How to store time series data
Man Group are one of the most well known hedge funds. They have many funds under their umbrella including the quant fund AHL. James Munro (Man Group), discussed how they had built their own database ArcticDB to store the massive amount of data they generate, not only market data but also alt data. Across their various systems, the data frame has become a quite a universal way to represent the various datasets they use. Their new database ArcticDB makes it easy to store data frames, with the ability to store them in a point-in-time way (using versioning). I’ve actually used it as well, and have included adapters in my open source library findatapy (here’s a Jupyter notebook showing how to use ArcticDB with findatapy to download and store market data). Whilst ArcticDB has adapters for use in Python, it’s core is now written in C++. Unlike it’s predecessor, Arctic, ArcticDB is also serverless, so it doesn’t need a database instance to run.

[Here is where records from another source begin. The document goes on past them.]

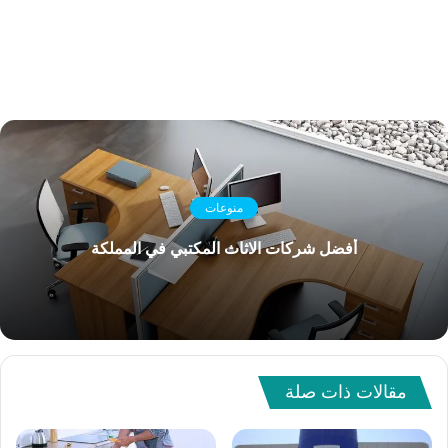
منوعات
أفضل شركات الاثاث المكتبي في المملكة
مقالات ذات صلة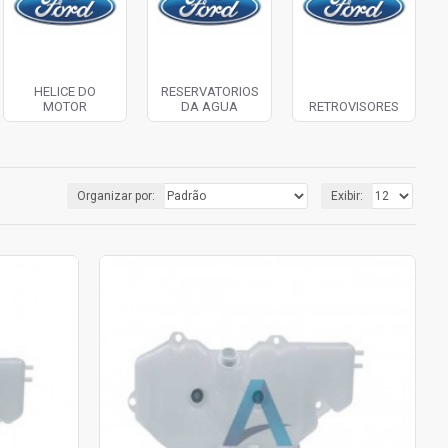
HELICE DO
RESERVATORIOS
MOTOR
DA AGUA
RETROVISORES
Organizar por:
Exibir: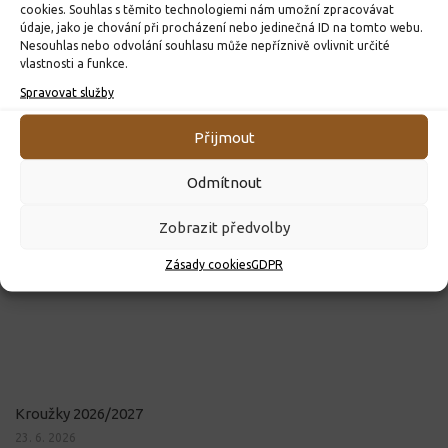
cookies. Souhlas s těmito technologiemi nám umožní zpracovávat
údaje, jako je chování při procházení nebo jedinečná ID na tomto webu.
Nesouhlas nebo odvolání souhlasu může nepříznivě ovlivnit určité
vlastnosti a funkce.
Spravovat služby
Přijmout
Odmítnout
Zobrazit předvolby
Zásady cookies
GDPR
Kroužky 2026/2027
23. 6. 2026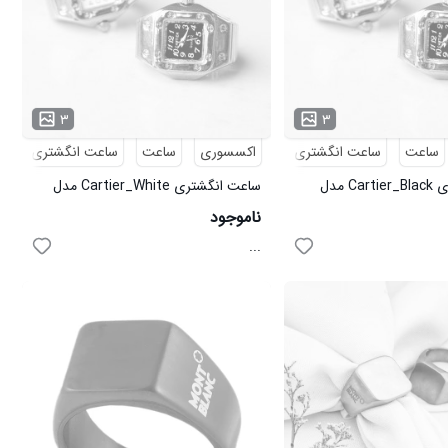
۳
۳
ساعت
ساعت انگشتری
اکسسوری
ساعت
ساعت انگشتری
ساعت انگشتری Cartier_Black مدل
ساعت انگشتری Cartier_White مدل
3472
ناموجود
...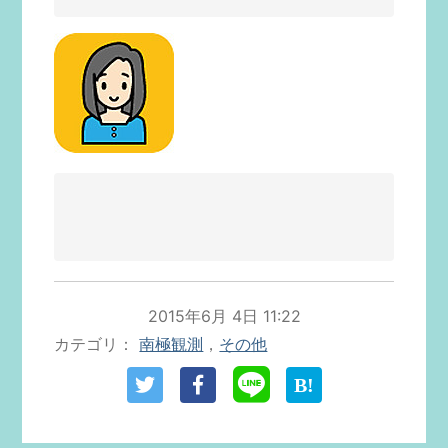
2015年6月 4日 11:22
カテゴリ
南極観測
，
その他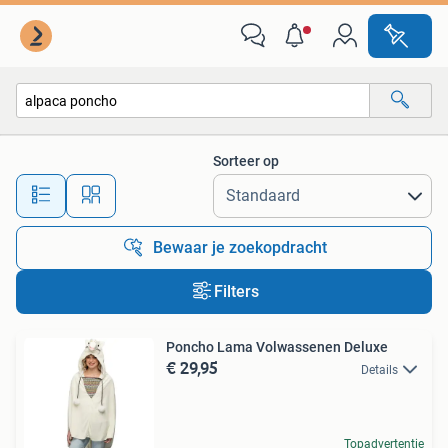
Alle categorieën…
Sorteer op
Alle afstanden…
Bewaar je zoekopdracht
Filters
Poncho Lama Volwassenen Deluxe
€ 29,95
Details
Topadvertentie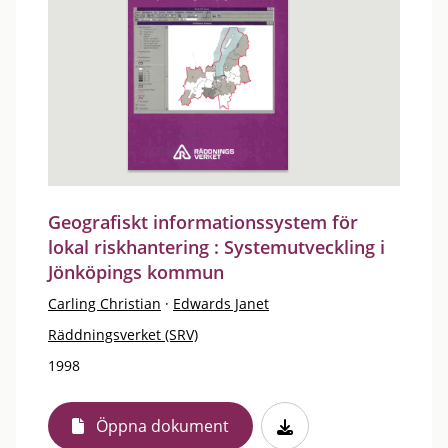
Geografiskt informationssystem för
lokal riskhantering : Systemutveckling i
Jönköpings kommun
Carling Christian
·
Edwards Janet
Räddningsverket (SRV)
1998
Öppna dokument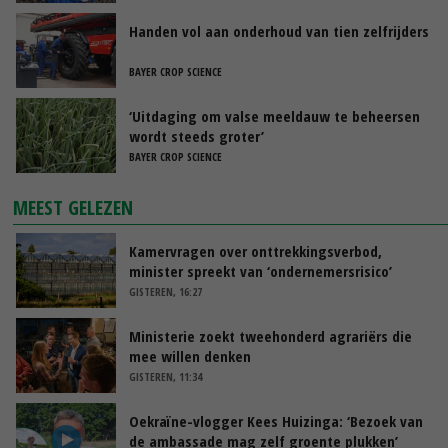
Handen vol aan onderhoud van tien zelfrijders
BAYER CROP SCIENCE
‘Uitdaging om valse meeldauw te beheersen
wordt steeds groter’
BAYER CROP SCIENCE
MEEST GELEZEN
Kamervragen over onttrekkingsverbod,
minister spreekt van ‘ondernemersrisico’
GISTEREN, 16:27
Ministerie zoekt tweehonderd agrariërs die
mee willen denken
GISTEREN, 11:34
Oekraïne-vlogger Kees Huizinga: ‘Bezoek van
de ambassade mag zelf groente plukken’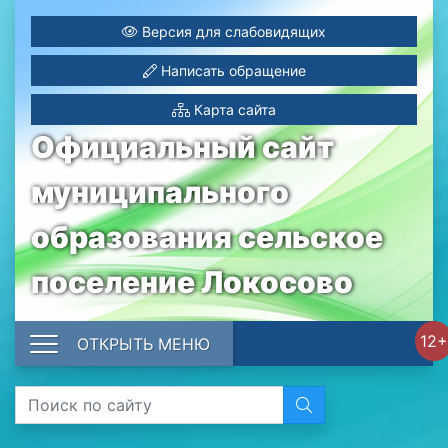
Версия для слабовидящих
Написать обращение
Карта сайта
Официальный сайт
муниципального
образования сельское
поселение Локосово
12+
ОТКРЫТЬ МЕНЮ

Instead it just needs a disk drive (either local or a remote disk like s3).
Also on the subject of keeping data and analytics together, Amy Young (Microsoft) and Thomas Oliver (BlackRock), discussed BlackRock’s Aladdin platform and how it could be used together with Azure.
Discussion on regulatory aspects of data
The whole LLM discussion has again put into the fore regulations and the use of data. A panel with Patrick Van Eecke (Cooley), Christophe (Bignon Lebray) and Sanaea Daruwalla (Zyte) discussed the regulatory environment for data. It was noted that the EU was a forerunner when it came to data regulation, however, the UK and USA wouldn’t necessarily always follow in their footsteps. However, there could still be a dribble down impact across other jurisdictions. It was key to understand how risky various use cases of AI were. For example, in cases like humanoid chat bots, the risks could be much higher than other areas (eg. using AI to parse a PDF). It was important to have an internal AI policy, to ensure that confidential data was not being exposed.
Conclusion
The Eagle Alpha conference day was super packed, but hopefully I’ve managed to capture a few of the main discussion points. What was very apparent is that the area of alt data is definitely expanding each year, as evidenced by the amount of interest in the topic, and the number of data vendors offering new datasets, as well as the fact that data buyers are no longer purely from the quant space but also across a multitude of more discretionary funds.